START TEXT PASSAGE

[REBOL] Re: Sort by first part of line
From: joel:neely:fedex at: 6-Sep-2002 18:29
Hi, Louis, and everybody,
I've been covered up, so I may have missed something, but here's my
suggestion for a different approach (forgive me if somebody has
mentioned this already or if I've misunderstood the problem!)
Louis A. Turk
wrote:
> Anyway, here is the data to be sorted if perchance it might be
> useful for timing purposes (691KB):
>
> http://www.pusatberita.com/test.txt
>
After glancing at your data, I decided to try a version that just
eliminates the sorting entirely. Let me restate the problem in
that fashion. We have:
- a file of text lines, each of which contains:
- a single space
- a three digit number (with zero padding on the left)
- a single space
- some words
and we desire
- the lines rearranged by the leading number, but otherwise in
the same order as the original data.
Since there are relatively few three-digit integers, I thought I'd
try setting up a collection of blocks, so that block 1 will hold
all lines beginning with 001, block 2 will hold all lines beginning
with 002, etc. Here's the code, including timers...

END TEXT PASSAGE

TASK ITEM
Answer these about the forum post above:
(a) How large is the data file that Louis offers for timing purposes?
(b) What comes right after the first single space in each line?
(c) Which lines will block 2 hold?

START RECORDED DATA

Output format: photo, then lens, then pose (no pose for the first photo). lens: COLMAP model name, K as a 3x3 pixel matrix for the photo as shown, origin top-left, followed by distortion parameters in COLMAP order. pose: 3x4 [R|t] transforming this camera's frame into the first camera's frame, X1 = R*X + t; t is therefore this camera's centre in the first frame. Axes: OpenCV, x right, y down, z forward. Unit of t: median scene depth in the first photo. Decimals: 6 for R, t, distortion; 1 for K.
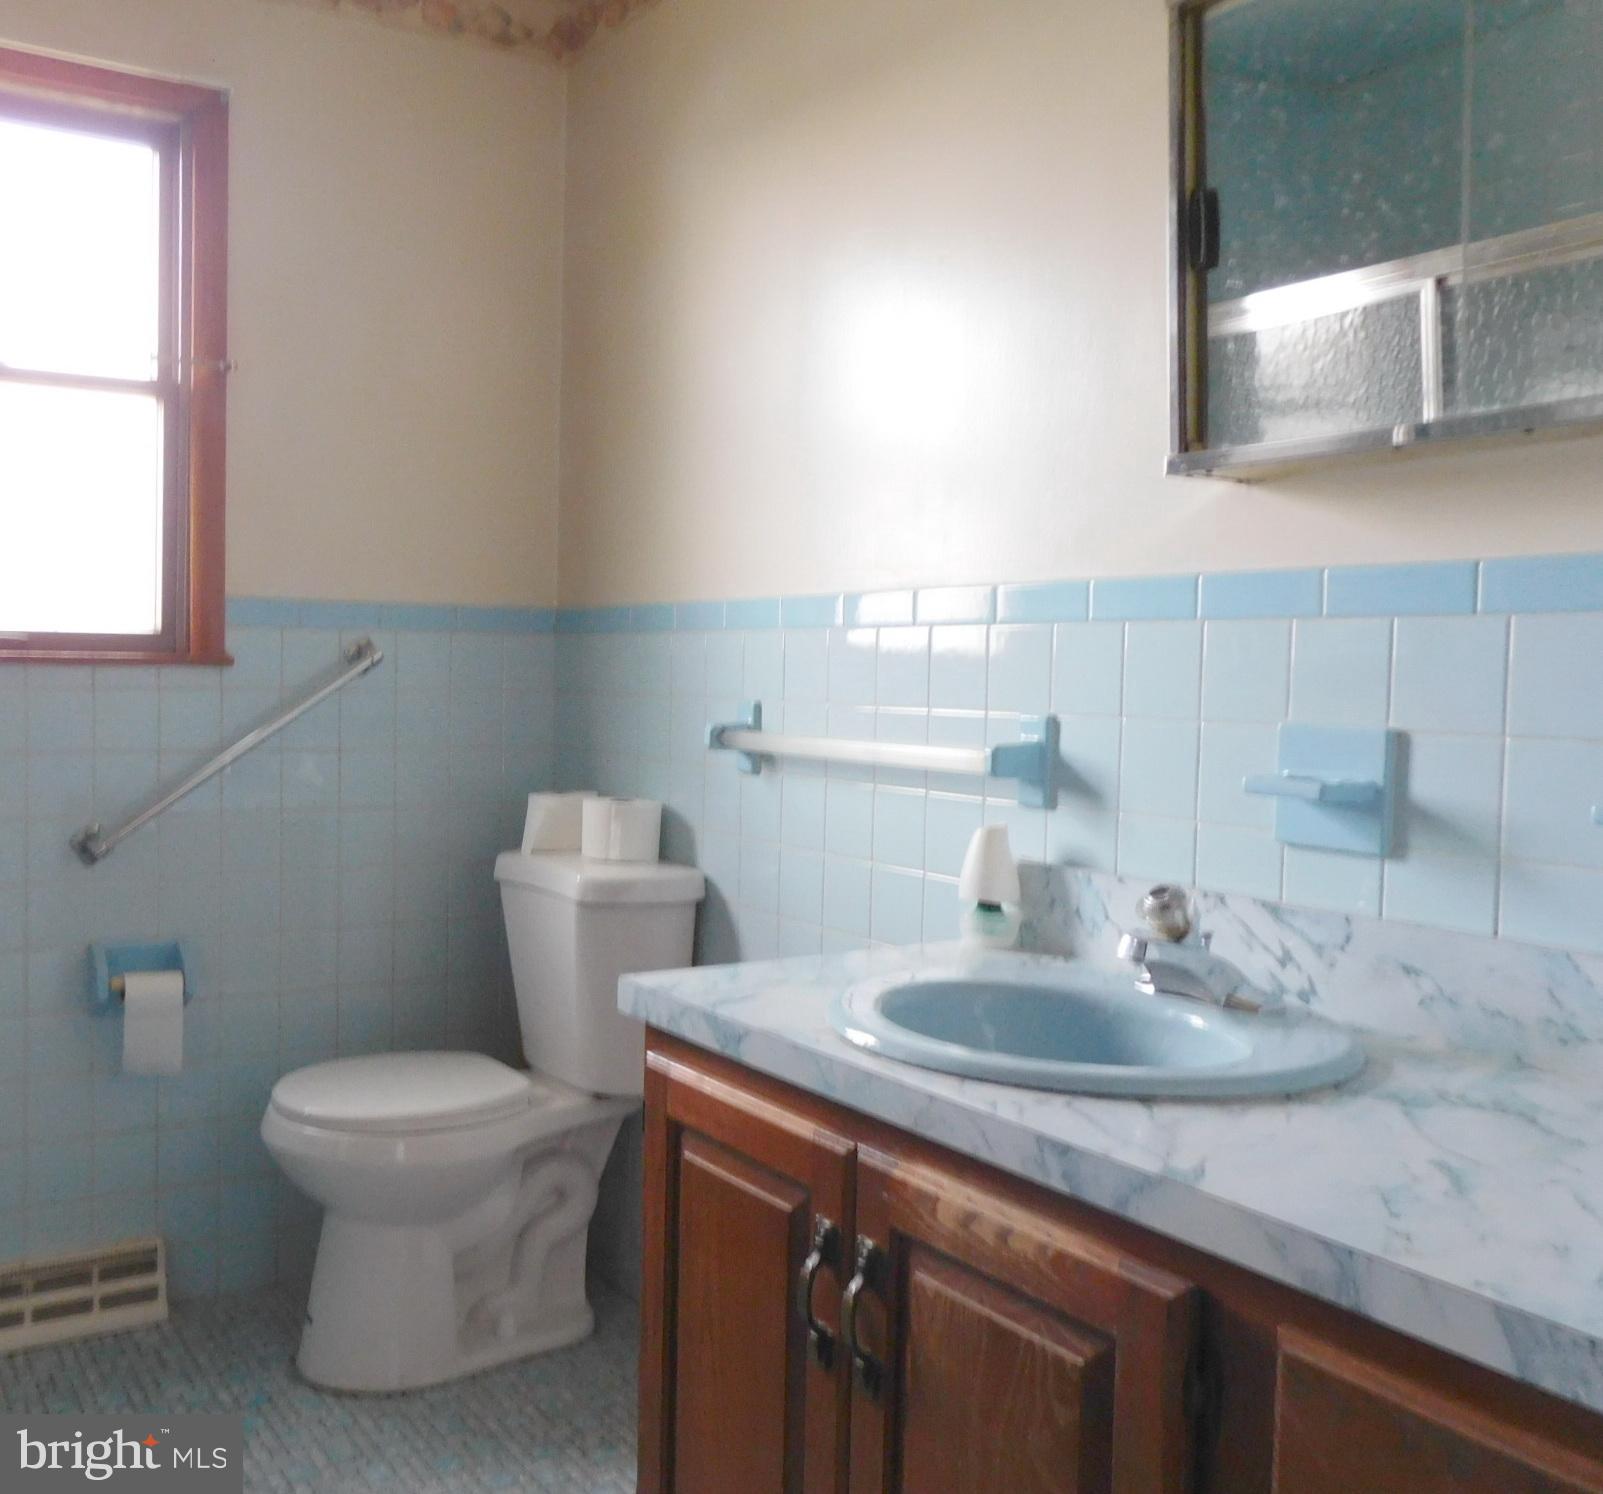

END RECORDED DATA

EXERCISE SOLUTION
(a) 691KB
(b) A three-digit number, zero-padded on the left
(c) All lines beginning with 002